As is my general custom, I prefer to criticize my present state harshly before anyone else can. It's safer and I don't ever have to be surprised by anyone's judgment because mine is already in full bloom. This keeps me in a near-constant state of discontent, which serves to keep me from getting lazy, but also makes for a lot of flagellation. All around it's a tiring thing to maintain and prevents me from gaining perspective of the motivations for my behaviour until well after the fact. Good to be aware of this, now to take steps to alter this pattern. Anyway... enough tangential blather.

Last night I saw the Company Theatre production of Tom Murphy's A Whistle in the Dark. My regret is that I was not early enough to sit front and centre. The show was, at times, uncomfortably intimate in the best possible way
(a phrase used by a friend of mine to describe his experience of sitting in the front row for my play, Dreary and Izzy). There was acting work going on that absolutely drew me in. It has become a rare thing to be able to shut out the noise of my life while experiencing storytelling of any form: plays, films, books.

This was the first I had ever seen of Joseph Ziegler's work, having avoided most things Soulpepper. Frankly the privileged white male dominated empire that is Soulpepper makes me feel like wretching. Too bad, cause Ziegler rocks the Casbah. Other reasons I might have missed this show: it's not a new work, it's not Canadian, it's all white, it's mostly male, it's at the Soulpepper space... more of my own baggage impeding the enjoyment of this rich life, I suppose. Good reasons to go include: it's Irish, it's from an emerging company, I have repeatedly been told to catch it by friends who know me well, there are reportedly good actors in it. The only one I already knew to be fantastic is Sarah Dodd.
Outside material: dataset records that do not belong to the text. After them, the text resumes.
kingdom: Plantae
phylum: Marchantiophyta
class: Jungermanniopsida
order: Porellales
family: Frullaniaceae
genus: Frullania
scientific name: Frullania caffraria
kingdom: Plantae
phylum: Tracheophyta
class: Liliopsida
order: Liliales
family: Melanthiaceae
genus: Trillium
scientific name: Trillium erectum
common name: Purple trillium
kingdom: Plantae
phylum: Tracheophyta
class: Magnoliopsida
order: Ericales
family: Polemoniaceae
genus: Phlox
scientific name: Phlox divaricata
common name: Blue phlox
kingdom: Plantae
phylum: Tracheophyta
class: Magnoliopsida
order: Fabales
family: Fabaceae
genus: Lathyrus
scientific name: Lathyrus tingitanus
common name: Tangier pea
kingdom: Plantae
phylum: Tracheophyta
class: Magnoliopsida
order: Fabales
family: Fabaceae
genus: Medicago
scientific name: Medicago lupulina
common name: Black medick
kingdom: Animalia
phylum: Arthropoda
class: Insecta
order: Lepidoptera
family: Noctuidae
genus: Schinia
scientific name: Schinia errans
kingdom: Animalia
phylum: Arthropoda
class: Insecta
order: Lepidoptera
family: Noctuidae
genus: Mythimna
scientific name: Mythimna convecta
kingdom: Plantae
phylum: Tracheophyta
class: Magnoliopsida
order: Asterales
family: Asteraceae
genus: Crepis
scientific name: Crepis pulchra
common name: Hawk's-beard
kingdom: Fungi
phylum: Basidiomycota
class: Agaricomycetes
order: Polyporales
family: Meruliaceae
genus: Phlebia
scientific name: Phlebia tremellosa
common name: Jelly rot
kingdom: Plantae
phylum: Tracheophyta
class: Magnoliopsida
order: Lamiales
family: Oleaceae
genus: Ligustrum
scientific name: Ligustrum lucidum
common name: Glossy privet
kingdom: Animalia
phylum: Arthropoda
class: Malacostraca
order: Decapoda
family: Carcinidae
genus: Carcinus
Also outstanding were Allan Hawco (who I had never seen perform- holy shit he is a powderkeg in this play), Aaron Poole (who spent much of the play listening while vibrating and doing it with such commitment and in such a creepy/menacing way that he was utterly compelling), Richard Clarkin (who I'd seen do Uncle Scar umpteen times while I was living in an usher hell sponsored by Disney, but have never seen really live a character. So so fine. Thorough, full and layered.) and Dylan Roberts (whose character you just immediately adore and want to have over for lunch).

To sum up, realism has made a welcome return to my heart. Will I write more of it? likely not anytime soon. Will I see more of it? likely not, as it is so often executed so poorly. It ought to be the easiest thing- we live in reality for the most part, don't we? I was holding that as a truth for the past year and a half (that it's a simple thing to get right), but really I have so few examples of people getting it right. How blind we are to our own ordinary glory. How unobservant. Is that also borne of fear, or just laziness? Poor self-esteem as a race? Living half-numb?

Right, so... who else has done this well?

The Actor's Repertory Company with their Pinter this summer past. Siobhan Power had stellar moments in Rubenfeld's Spain. Am I forgetting something? Someone? OH! Caroline Cave in Tremblay's Past Perfect. Hm.

Actors. Falling in love with acting and actors again. Spring fever indeed.